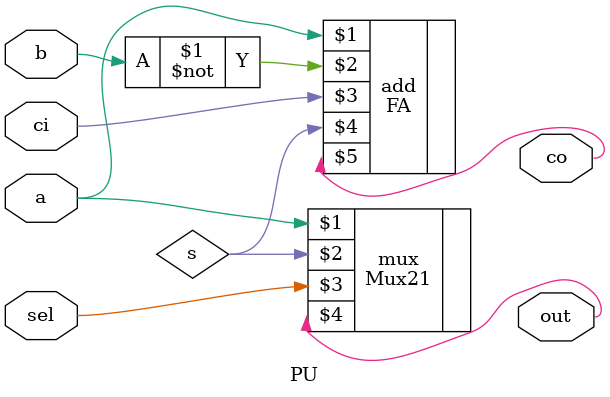
<source format=v>
`timescale 1ns / 1ps


module PU(a, b, ci, co, sel, out);
    input a, b, ci, sel;
    output co, out;
    wire s;
    FA add (a, ~b, ci, s, co);
    Mux21 mux (a, s, sel, out);
endmodule

</source>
————
> REQUIRED WORK: Only the lines from the one with "FA add (a, ~b, ci, s, co);" through the end of the data should be printed, each exactly as it appears.

> EXERCISE SOLUTION:
    FA add (a, ~b, ci, s, co);
    Mux21 mux (a, s, sel, out);
endmodule

</source>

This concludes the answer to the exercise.